A good evaluation is not done once. Models drift, user inputs evolve, prompts accumulate. Without regular evals in production, you are not operating an AI system, you are hoping it keeps responding well. That is not the same thing.

The work begins before the choice of framework, before the choice of model, before the first prompt is written. It begins with an initial scoping that sets the system's functional perimeter, the non-negotiable guardrails, the escalation conditions to human review, the associated evaluation protocol, and the non-negotiable business constraints (AI Act, regulated sector, partner contracts). Without this scoping, the choice of an agentic framework or a model remains largely theoretical.

Then comes instrumentation. The system's observability is designed in from the first production deployment, not added when an incident makes it necessary. Distributed tracing to reconstruct every call in its full context, technical and quality metrics collected continuously, timestamped signature of every significant decision to allow posterior auditing. What is observed in production feeds the next iteration.

Exploitation is brought online through progressive cutover. A modification (new prompt, new model version, new RAG chain) traverses a pipeline through automated evals against a reference dataset, then a shadow mode where the new component processes real requests in parallel to the old one without serving its responses, then a canary deployment where a fraction of traffic is progressively switched over. A regression at any stage triggers an instantaneous configuration rollback.

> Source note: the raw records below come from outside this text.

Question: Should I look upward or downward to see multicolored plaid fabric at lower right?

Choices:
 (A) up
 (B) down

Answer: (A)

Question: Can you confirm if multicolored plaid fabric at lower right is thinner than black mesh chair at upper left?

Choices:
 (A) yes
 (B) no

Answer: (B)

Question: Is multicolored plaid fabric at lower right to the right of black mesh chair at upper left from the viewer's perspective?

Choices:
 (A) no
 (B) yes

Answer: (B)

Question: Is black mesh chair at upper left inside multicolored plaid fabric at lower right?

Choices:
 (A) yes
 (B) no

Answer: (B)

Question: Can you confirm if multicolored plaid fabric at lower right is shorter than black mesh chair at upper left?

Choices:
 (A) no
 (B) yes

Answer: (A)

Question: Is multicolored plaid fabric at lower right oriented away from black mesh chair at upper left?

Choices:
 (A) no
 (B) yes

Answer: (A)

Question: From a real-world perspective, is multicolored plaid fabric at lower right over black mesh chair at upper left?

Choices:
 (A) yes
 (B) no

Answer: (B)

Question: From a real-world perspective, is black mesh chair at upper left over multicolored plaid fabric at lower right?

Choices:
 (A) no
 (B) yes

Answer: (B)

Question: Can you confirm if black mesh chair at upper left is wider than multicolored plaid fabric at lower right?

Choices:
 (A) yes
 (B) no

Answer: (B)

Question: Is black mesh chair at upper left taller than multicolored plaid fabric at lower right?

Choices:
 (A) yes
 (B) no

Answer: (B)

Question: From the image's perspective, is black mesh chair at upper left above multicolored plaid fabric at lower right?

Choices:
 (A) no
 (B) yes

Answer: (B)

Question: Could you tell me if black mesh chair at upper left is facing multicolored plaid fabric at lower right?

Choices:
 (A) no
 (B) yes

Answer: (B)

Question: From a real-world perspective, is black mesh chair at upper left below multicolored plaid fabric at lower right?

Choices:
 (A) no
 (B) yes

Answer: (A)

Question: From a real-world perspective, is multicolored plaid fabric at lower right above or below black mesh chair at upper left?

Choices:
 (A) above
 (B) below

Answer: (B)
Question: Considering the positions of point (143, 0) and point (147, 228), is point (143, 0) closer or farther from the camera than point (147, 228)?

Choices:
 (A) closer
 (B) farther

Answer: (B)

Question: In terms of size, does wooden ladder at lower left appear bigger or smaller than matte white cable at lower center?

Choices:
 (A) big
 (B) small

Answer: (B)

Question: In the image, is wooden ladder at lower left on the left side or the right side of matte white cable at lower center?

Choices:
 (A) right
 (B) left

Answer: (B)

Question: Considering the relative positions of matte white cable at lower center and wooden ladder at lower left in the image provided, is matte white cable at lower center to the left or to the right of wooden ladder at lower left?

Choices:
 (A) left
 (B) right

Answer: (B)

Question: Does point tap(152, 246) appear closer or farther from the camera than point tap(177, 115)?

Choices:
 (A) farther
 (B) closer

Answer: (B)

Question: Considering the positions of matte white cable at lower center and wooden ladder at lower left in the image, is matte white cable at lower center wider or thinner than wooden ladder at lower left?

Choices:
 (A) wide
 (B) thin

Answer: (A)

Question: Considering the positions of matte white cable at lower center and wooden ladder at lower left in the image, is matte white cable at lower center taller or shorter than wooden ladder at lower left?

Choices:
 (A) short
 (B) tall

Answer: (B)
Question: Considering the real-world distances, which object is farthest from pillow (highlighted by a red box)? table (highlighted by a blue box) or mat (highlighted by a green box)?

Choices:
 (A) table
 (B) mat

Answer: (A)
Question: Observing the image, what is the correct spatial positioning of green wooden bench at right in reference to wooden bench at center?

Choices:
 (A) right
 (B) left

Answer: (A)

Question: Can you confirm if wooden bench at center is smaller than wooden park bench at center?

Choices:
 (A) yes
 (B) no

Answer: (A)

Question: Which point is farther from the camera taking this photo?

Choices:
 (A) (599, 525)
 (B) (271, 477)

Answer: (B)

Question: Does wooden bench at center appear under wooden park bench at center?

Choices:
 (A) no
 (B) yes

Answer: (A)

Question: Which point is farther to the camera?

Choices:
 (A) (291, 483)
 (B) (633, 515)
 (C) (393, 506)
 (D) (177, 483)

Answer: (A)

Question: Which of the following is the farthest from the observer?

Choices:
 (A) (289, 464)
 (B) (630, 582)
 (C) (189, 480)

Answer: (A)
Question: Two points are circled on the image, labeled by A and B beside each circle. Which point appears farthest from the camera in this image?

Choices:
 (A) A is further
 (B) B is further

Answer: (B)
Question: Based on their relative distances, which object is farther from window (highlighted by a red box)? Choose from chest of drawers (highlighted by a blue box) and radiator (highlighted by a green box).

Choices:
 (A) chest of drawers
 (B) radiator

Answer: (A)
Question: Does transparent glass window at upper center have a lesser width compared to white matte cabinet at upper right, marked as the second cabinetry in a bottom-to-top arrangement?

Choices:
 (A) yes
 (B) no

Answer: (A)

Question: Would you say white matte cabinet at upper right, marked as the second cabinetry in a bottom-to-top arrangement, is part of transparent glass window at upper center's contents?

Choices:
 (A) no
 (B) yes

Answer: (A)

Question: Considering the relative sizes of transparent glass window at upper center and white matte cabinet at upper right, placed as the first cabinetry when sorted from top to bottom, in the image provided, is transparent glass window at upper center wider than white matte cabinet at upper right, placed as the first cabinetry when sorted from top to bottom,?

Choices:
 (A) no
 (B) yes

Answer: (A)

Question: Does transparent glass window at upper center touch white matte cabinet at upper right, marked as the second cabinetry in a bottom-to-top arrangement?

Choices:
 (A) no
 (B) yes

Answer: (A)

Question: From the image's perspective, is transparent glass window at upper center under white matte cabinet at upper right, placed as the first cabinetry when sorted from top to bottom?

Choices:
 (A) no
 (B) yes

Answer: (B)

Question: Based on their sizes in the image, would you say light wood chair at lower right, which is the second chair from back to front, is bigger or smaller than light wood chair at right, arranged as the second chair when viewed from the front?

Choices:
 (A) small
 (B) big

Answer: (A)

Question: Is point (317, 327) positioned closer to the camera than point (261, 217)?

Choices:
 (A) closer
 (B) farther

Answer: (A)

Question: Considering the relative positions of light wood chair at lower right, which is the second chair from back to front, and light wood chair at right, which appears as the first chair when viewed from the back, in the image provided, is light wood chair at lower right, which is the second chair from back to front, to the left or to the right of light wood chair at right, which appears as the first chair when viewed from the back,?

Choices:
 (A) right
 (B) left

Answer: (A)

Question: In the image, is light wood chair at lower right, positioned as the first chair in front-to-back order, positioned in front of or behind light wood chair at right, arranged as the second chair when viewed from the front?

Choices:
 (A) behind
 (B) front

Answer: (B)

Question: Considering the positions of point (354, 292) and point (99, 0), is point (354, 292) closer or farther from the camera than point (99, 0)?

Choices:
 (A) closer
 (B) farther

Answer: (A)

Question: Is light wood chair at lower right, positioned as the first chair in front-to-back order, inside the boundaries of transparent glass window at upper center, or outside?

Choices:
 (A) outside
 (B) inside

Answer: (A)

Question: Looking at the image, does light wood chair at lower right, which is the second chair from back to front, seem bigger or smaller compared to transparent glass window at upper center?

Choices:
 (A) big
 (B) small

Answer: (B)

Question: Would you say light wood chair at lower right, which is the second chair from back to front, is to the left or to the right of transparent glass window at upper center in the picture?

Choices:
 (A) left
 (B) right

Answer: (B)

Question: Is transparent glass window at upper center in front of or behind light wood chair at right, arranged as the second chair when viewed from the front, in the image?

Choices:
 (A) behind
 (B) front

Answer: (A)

Operated supervision comes next. Evals run on a regular cadence on production cases, the input distribution is monitored to detect drift (embedding drift), model updates proposed by the provider are scoped through the pipeline rather than absorbed silently. Human oversight is not a compliance checkbox, it is an architected control point, with readable interfaces, effective alert thresholds, and the ability to stop the system in seconds if necessary.